1. Introduction
Many social relationships could be represented by assigned networks with positive or negative sign edges. Positive edges in a signed network represent positive ties, such as friends, trust, and support, whereas negative edges represent negative relationships, such as enemies, mistrust, and resistance [
1]. In addition, complicated systems exist where positive and negative interactions are implicit. For example, a hyperlink on a website may convey acceptance or disapproval of the target page, depending on the semantics of both pages. It has been proven that such invisible negative links are predictable, and they can convey significantly different feature information than positive links [
2]. It is increasingly recognized that mining adversarial relationships in social systems has a wide range of applications in social network analysis, such as social sentiment analysis [
3,
4,
5] and relationship recommendation [
6].
Network embedding refers to learning a fixed-length, low-dimensional vector for each node. It is essential for a variety of social network analysis tasks, such as link prediction, node classification, etc., and it has gained interest in data mining and social computing [
7,
8,
9,
10,
11,
12]. Recently, network embedding has been greatly improved by graph neural networks (GNNs) because of their tremendous end-to-end modeling capabilities. By combining graph theory and the convolution theorem, Bruna [
13] developed the first graph convolutional neural (GCN) network. However, this is hampered by a high level of temporal complexity. In order to address this issue, ChebNet [
14] and GCN suggest parametrizing the convolution kernel in spectral approaches to minimize temporal complexity. Despite being spectral approaches, these two have started spatially defining node weight matrices. Inspired by these major approaches, spatial methods began to represent node weights using the attention mechanism, sample mechanism, and aggregate mechanism.

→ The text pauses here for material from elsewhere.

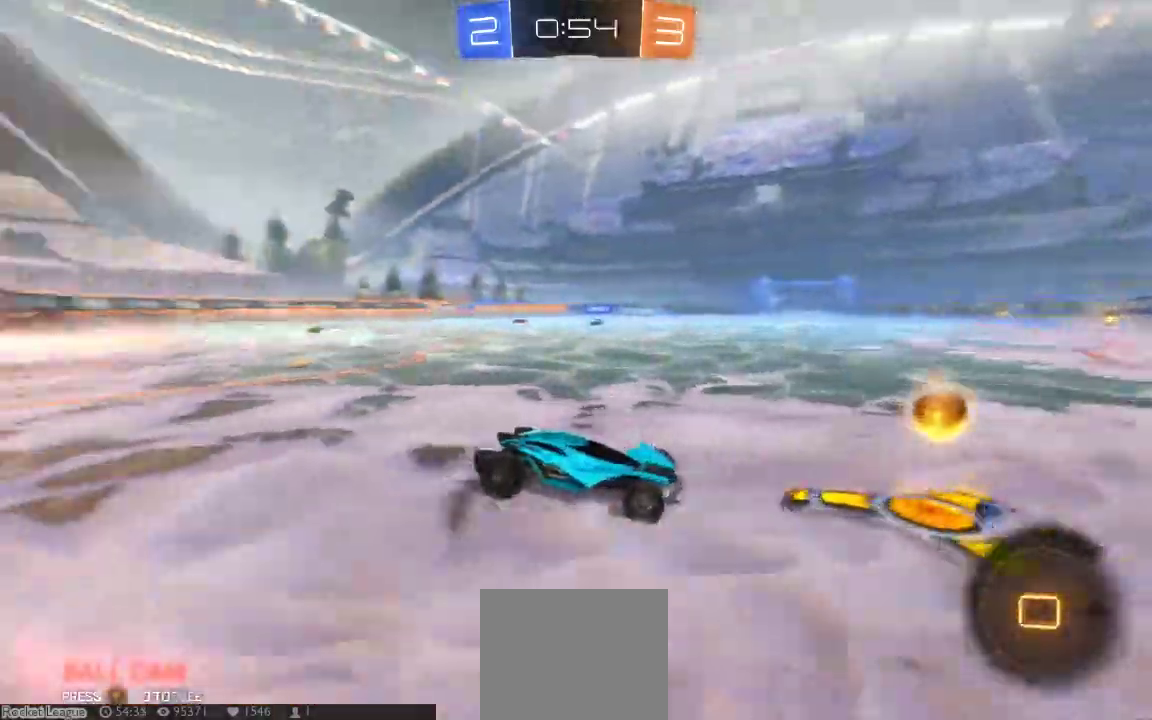
{"dt_ms": 1000, "buttons": ["A"], "left_stick": "up-right", "right_stick": "center", "button_events": [[800, "A", "down"], [900, "A", "up"], [950, "A", "down"]]}
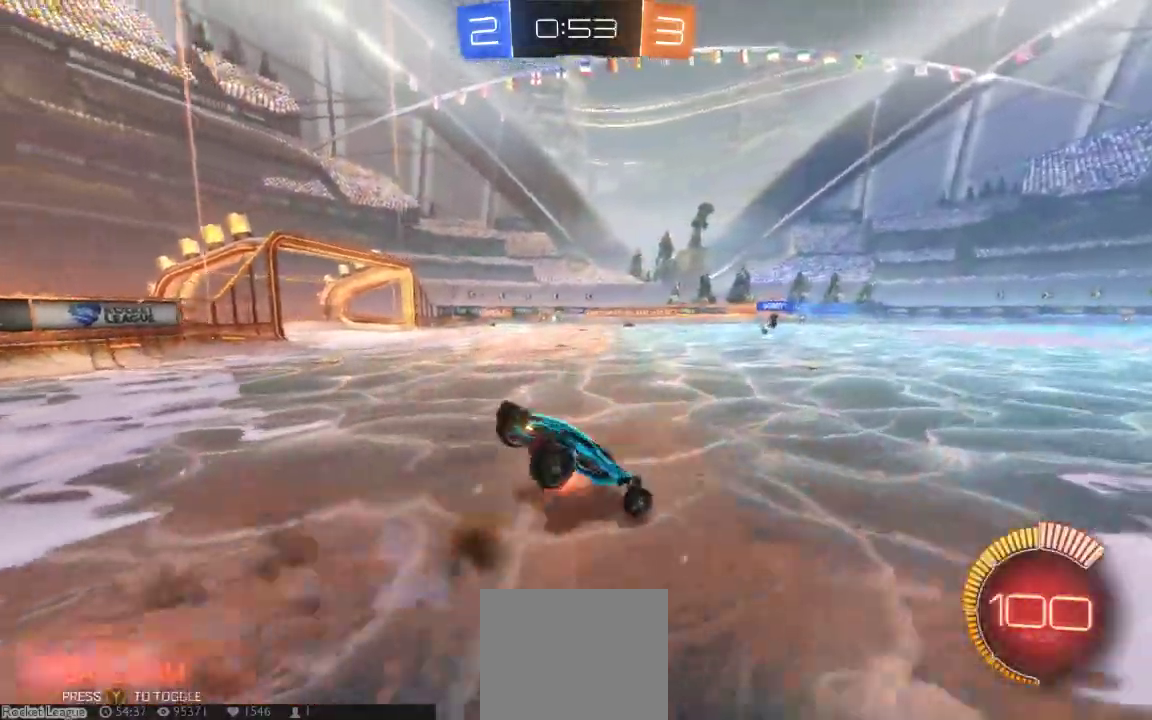
{"dt_ms": 500, "buttons": [], "left_stick": "center", "right_stick": "center", "button_events": [[117, "A", "up"]]}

However, traditional GCNs cannot be used on signed networks [
15,
16] since there exist specific principles led by social theory, such as “the enemy of my enemy is my friend”, which demonstrates that negative links can have a big impact on the quality of node embeddings. For the purpose of accurately locating the role of the negative links, many tremendous efforts have been devoted to designing network embedding methods, especially for signed networks. For example, SiNE [
17] (Signed Network Embedding) learned a low-dimensional vector embedding by using structure balance theory in signed networks. SGCN [
18] expanded GCN to signed networks and designed both positive and negative aggregators for the purpose of generating node embeddings based on balance theory. SiGAT [
19] integrated attention mechanisms to signed directed networks and built a motifs-based graph neural network model. However, few known approaches take the hierarchical graph pooling of the networks into consideration, which is critical for improving the representation power of a graph, in light of the fact that hierarchical graph pooling can enhance representation learning with high-order structural information.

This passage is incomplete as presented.